▶ Activity
Each line of the entries that mentions the string "Right" needs to be reported.

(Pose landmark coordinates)
────────

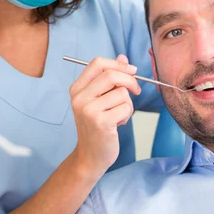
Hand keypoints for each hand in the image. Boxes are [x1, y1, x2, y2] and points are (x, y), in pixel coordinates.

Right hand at [69, 55, 140, 177]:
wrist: (90, 156)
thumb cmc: (98, 125)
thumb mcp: (100, 98)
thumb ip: (109, 77)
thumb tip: (123, 57)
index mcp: (77, 88)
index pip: (97, 63)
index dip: (118, 64)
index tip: (131, 71)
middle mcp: (79, 98)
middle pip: (112, 75)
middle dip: (130, 81)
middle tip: (136, 91)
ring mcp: (89, 110)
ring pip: (122, 92)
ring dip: (128, 104)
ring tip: (118, 114)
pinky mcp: (101, 122)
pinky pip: (126, 107)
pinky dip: (127, 115)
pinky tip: (118, 123)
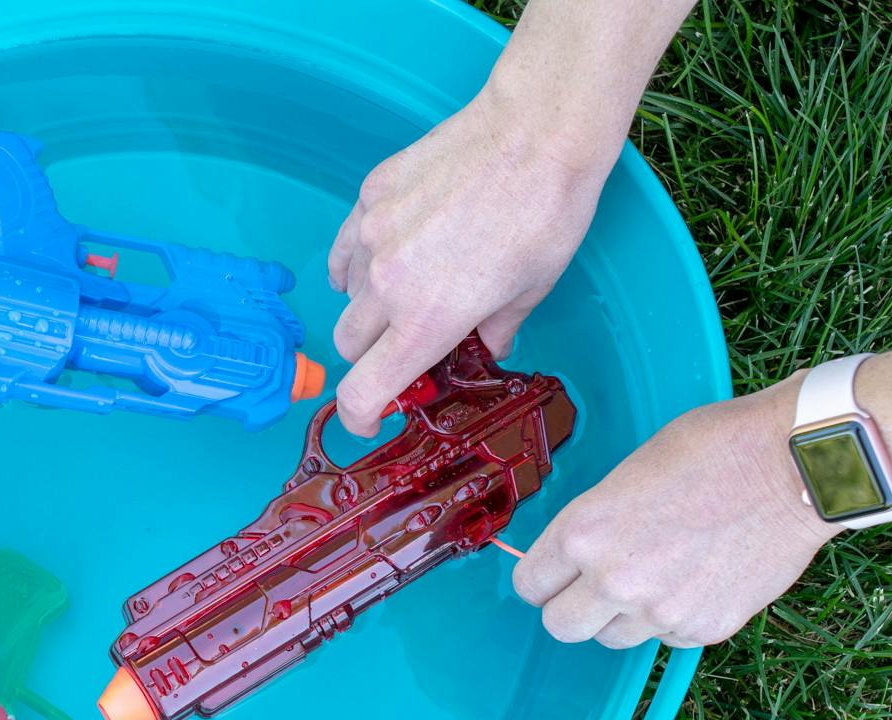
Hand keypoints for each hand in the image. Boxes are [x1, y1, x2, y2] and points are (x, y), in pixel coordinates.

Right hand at [328, 86, 615, 436]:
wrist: (536, 131)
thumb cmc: (545, 213)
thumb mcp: (530, 292)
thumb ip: (492, 332)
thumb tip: (481, 345)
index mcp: (425, 321)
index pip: (361, 393)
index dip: (360, 416)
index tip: (374, 416)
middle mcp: (385, 284)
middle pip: (349, 345)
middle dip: (372, 356)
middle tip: (409, 343)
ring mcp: (371, 236)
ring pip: (346, 294)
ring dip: (369, 305)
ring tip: (412, 284)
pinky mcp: (370, 196)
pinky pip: (346, 246)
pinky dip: (358, 261)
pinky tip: (389, 252)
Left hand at [512, 376, 841, 647]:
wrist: (794, 467)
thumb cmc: (715, 450)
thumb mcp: (629, 472)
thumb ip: (596, 521)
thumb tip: (579, 551)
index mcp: (584, 533)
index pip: (529, 583)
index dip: (541, 577)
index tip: (552, 574)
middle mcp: (613, 580)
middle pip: (561, 626)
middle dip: (572, 607)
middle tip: (592, 587)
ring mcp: (660, 610)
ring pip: (613, 638)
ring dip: (622, 616)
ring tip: (653, 577)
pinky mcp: (704, 627)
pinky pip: (667, 638)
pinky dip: (673, 618)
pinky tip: (694, 580)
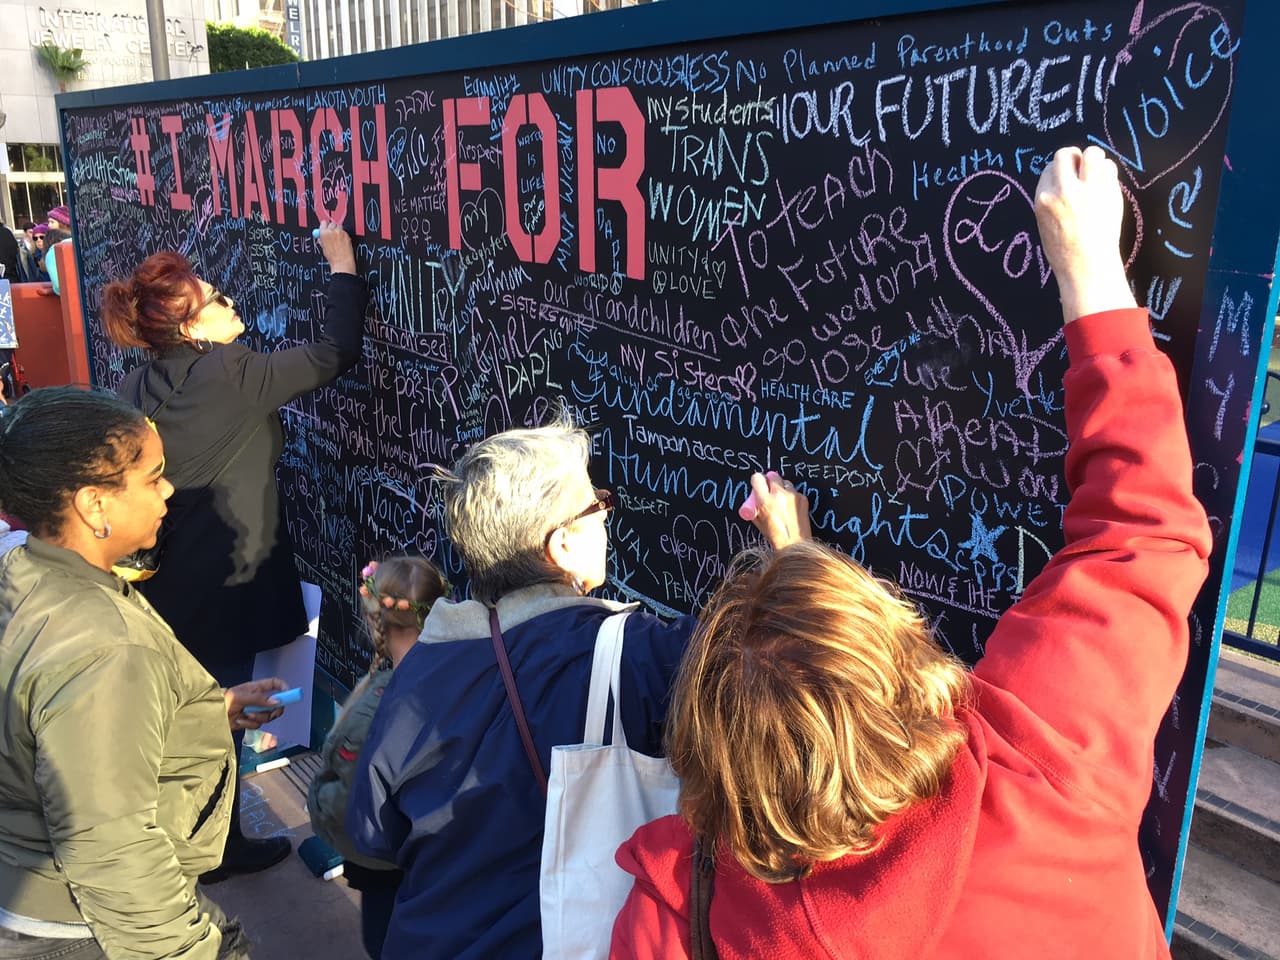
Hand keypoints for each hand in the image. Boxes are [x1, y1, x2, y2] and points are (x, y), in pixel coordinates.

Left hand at [225, 677, 288, 730]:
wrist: (211, 716)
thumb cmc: (222, 700)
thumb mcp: (240, 696)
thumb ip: (259, 698)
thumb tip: (276, 701)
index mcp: (256, 688)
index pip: (275, 684)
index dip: (283, 688)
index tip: (289, 695)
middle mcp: (257, 699)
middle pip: (276, 703)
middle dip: (274, 709)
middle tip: (272, 712)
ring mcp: (254, 710)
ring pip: (267, 716)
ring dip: (258, 717)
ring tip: (246, 714)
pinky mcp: (249, 721)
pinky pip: (258, 724)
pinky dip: (249, 724)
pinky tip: (240, 720)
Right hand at [316, 220, 356, 275]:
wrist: (341, 262)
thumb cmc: (332, 257)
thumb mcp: (323, 247)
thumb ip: (322, 239)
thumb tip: (320, 235)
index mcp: (323, 233)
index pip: (324, 222)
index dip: (325, 226)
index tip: (327, 229)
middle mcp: (331, 231)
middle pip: (332, 223)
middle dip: (332, 228)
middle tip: (333, 234)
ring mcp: (340, 232)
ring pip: (339, 226)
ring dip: (338, 230)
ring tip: (338, 239)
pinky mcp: (347, 235)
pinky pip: (345, 231)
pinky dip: (344, 235)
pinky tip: (343, 242)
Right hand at [748, 472, 810, 548]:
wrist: (795, 544)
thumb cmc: (776, 536)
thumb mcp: (758, 521)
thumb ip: (755, 506)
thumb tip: (754, 497)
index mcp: (765, 501)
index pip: (757, 478)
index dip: (757, 481)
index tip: (758, 484)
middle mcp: (779, 495)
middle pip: (773, 475)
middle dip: (770, 481)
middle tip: (769, 490)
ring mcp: (793, 495)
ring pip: (785, 482)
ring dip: (782, 488)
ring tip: (781, 501)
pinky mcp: (803, 498)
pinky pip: (795, 491)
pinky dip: (792, 496)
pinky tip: (790, 507)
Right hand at [1034, 145, 1135, 323]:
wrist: (1086, 267)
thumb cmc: (1065, 251)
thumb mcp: (1045, 223)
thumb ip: (1052, 198)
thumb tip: (1064, 178)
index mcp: (1043, 199)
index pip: (1049, 169)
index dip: (1059, 172)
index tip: (1067, 181)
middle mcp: (1062, 190)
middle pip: (1066, 154)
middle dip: (1074, 159)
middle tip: (1082, 172)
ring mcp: (1087, 189)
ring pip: (1091, 153)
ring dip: (1094, 160)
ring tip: (1096, 177)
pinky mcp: (1108, 192)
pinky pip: (1109, 167)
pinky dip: (1108, 172)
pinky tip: (1106, 187)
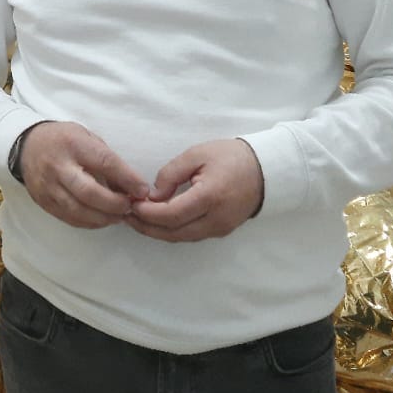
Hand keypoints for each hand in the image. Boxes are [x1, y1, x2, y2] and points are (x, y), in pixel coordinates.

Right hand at [15, 122, 149, 228]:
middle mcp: (58, 166)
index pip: (104, 163)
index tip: (143, 190)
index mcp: (73, 144)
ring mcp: (48, 186)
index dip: (127, 179)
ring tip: (119, 217)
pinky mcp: (43, 201)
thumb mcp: (87, 137)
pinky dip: (89, 222)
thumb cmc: (64, 140)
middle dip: (114, 204)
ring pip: (78, 210)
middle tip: (130, 207)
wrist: (26, 146)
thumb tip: (132, 185)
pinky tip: (102, 219)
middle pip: (89, 192)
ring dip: (103, 217)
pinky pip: (69, 218)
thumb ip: (107, 159)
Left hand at [129, 139, 264, 241]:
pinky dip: (172, 230)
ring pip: (181, 237)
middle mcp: (215, 220)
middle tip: (126, 216)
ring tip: (137, 219)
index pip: (170, 214)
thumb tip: (153, 195)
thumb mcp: (197, 154)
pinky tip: (159, 220)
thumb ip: (171, 174)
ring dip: (157, 231)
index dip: (147, 213)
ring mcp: (220, 229)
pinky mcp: (221, 231)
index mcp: (209, 198)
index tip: (130, 204)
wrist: (266, 170)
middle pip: (173, 233)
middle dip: (147, 227)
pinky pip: (191, 235)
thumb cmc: (231, 157)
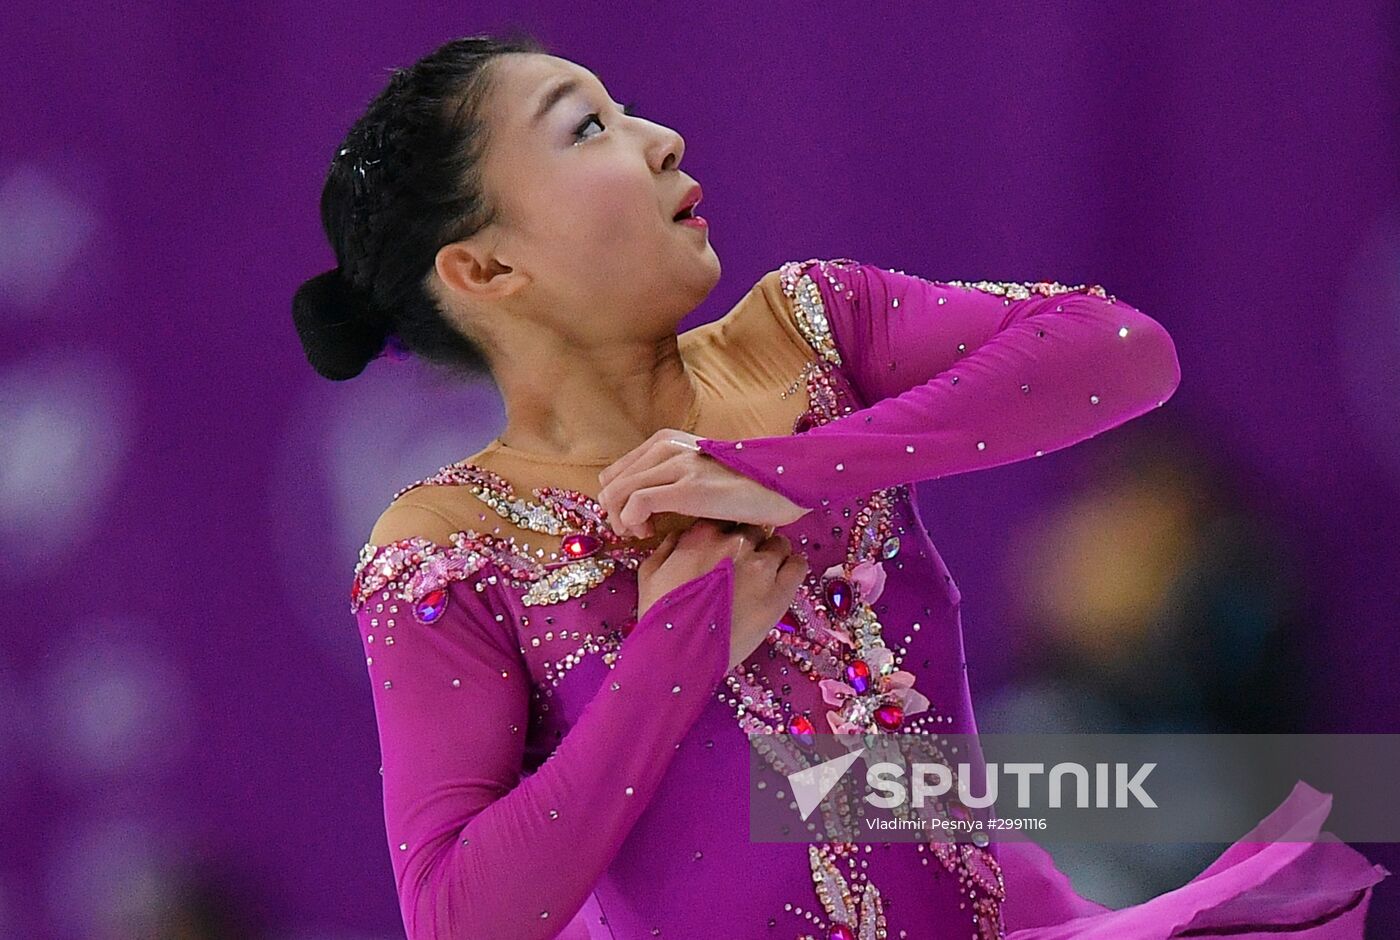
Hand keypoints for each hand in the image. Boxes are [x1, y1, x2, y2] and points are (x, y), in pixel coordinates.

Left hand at [596, 429, 809, 538]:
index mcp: (667, 441)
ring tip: (643, 535)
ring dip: (621, 521)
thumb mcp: (699, 473)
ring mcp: (677, 466)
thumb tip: (638, 504)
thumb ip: (669, 478)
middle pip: (611, 483)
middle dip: (615, 513)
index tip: (633, 521)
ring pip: (618, 493)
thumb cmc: (744, 485)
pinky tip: (649, 534)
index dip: (616, 500)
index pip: (616, 471)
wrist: (782, 484)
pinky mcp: (687, 488)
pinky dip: (632, 522)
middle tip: (637, 532)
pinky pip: (637, 504)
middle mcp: (667, 447)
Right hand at [637, 519, 808, 671]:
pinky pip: (798, 565)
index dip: (726, 531)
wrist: (677, 655)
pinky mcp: (780, 592)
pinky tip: (781, 579)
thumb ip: (669, 545)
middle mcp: (736, 542)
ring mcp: (761, 566)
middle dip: (749, 543)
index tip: (724, 547)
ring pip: (779, 543)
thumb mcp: (650, 572)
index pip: (727, 515)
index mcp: (704, 533)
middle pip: (755, 527)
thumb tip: (685, 535)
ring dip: (771, 555)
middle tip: (742, 564)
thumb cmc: (660, 614)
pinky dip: (791, 568)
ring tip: (762, 575)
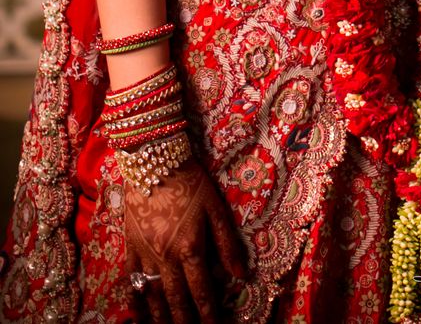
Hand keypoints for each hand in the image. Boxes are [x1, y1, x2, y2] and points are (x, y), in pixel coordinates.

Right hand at [123, 158, 247, 322]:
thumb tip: (240, 273)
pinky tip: (139, 311)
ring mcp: (145, 253)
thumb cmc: (191, 181)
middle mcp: (166, 256)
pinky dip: (136, 298)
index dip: (209, 313)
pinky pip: (131, 279)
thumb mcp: (216, 208)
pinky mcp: (130, 245)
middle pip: (176, 299)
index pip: (202, 291)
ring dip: (161, 317)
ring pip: (153, 295)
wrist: (155, 160)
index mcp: (190, 247)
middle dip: (185, 321)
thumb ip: (227, 243)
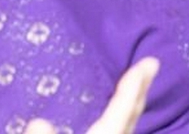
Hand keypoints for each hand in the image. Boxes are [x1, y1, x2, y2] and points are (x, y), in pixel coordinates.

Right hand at [25, 58, 158, 133]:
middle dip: (140, 91)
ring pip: (126, 128)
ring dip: (131, 108)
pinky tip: (111, 122)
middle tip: (151, 65)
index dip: (134, 86)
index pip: (122, 110)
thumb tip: (37, 121)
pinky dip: (119, 123)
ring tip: (135, 89)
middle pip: (130, 116)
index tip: (148, 63)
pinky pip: (117, 133)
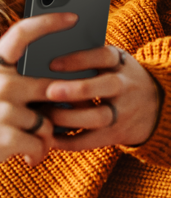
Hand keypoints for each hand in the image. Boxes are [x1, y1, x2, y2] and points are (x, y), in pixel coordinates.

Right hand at [0, 11, 77, 180]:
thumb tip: (18, 79)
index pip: (21, 35)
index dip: (50, 23)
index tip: (72, 18)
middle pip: (50, 87)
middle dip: (56, 108)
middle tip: (52, 123)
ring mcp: (4, 111)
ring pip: (47, 122)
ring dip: (44, 140)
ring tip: (30, 151)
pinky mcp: (7, 138)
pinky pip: (40, 145)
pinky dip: (37, 156)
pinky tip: (26, 161)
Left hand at [46, 45, 160, 150]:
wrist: (154, 105)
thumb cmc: (116, 77)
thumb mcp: (111, 62)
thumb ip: (86, 60)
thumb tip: (43, 59)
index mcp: (120, 62)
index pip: (104, 55)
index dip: (79, 59)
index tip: (52, 63)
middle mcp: (126, 86)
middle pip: (106, 86)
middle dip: (78, 89)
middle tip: (49, 91)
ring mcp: (123, 112)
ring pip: (99, 117)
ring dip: (69, 118)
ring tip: (44, 115)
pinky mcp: (117, 134)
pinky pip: (91, 140)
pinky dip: (68, 141)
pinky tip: (49, 137)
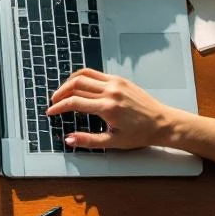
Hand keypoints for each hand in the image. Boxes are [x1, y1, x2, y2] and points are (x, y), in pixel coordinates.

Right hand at [47, 68, 172, 149]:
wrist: (164, 123)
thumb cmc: (141, 134)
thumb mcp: (114, 142)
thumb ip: (88, 140)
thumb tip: (69, 139)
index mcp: (108, 108)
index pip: (74, 102)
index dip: (59, 107)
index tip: (51, 112)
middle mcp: (110, 92)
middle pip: (76, 85)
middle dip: (60, 93)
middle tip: (54, 102)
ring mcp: (115, 83)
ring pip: (83, 75)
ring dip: (69, 82)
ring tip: (63, 92)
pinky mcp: (119, 79)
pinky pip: (95, 73)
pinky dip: (82, 77)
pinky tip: (78, 85)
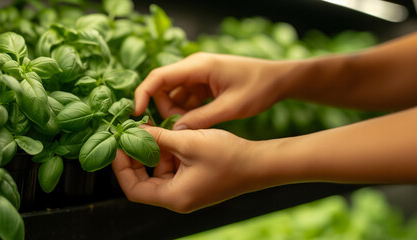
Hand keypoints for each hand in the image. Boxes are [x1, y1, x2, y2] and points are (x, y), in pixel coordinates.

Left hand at [112, 125, 270, 212]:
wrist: (260, 163)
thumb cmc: (228, 156)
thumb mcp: (188, 141)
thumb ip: (158, 137)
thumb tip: (135, 131)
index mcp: (174, 196)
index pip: (133, 189)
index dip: (121, 167)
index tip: (116, 145)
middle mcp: (177, 198)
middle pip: (142, 182)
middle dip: (134, 158)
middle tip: (127, 135)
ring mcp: (186, 191)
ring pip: (156, 172)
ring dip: (151, 151)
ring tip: (148, 128)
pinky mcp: (194, 182)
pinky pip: (171, 168)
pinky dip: (166, 152)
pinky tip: (166, 132)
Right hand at [134, 52, 295, 129]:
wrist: (280, 79)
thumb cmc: (259, 88)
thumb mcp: (231, 108)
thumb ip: (201, 120)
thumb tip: (176, 133)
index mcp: (198, 66)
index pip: (158, 77)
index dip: (143, 94)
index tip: (136, 115)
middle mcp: (194, 67)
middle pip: (162, 86)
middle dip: (163, 109)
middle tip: (176, 128)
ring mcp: (198, 74)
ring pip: (173, 94)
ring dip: (175, 112)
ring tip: (190, 128)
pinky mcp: (203, 83)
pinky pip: (185, 97)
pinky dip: (186, 111)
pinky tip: (196, 123)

────────

▶ Solution to this exercise
Right hand at [69, 55, 140, 177]:
Right hand at [328, 86, 615, 436]:
Right hand at [316, 220, 356, 275]:
Right hand at [748, 472, 810, 548]:
Right hand at [1034, 145, 1135, 323]:
Right hand at [15, 122, 149, 228]:
Right hand at [637, 519, 808, 671]:
Right hand at [123, 158, 247, 322]:
Right hand at [25, 58, 158, 133]:
Right hand at [0, 11, 77, 180]:
Right hand at [47, 68, 172, 149]:
Right hand at [134, 52, 295, 129]:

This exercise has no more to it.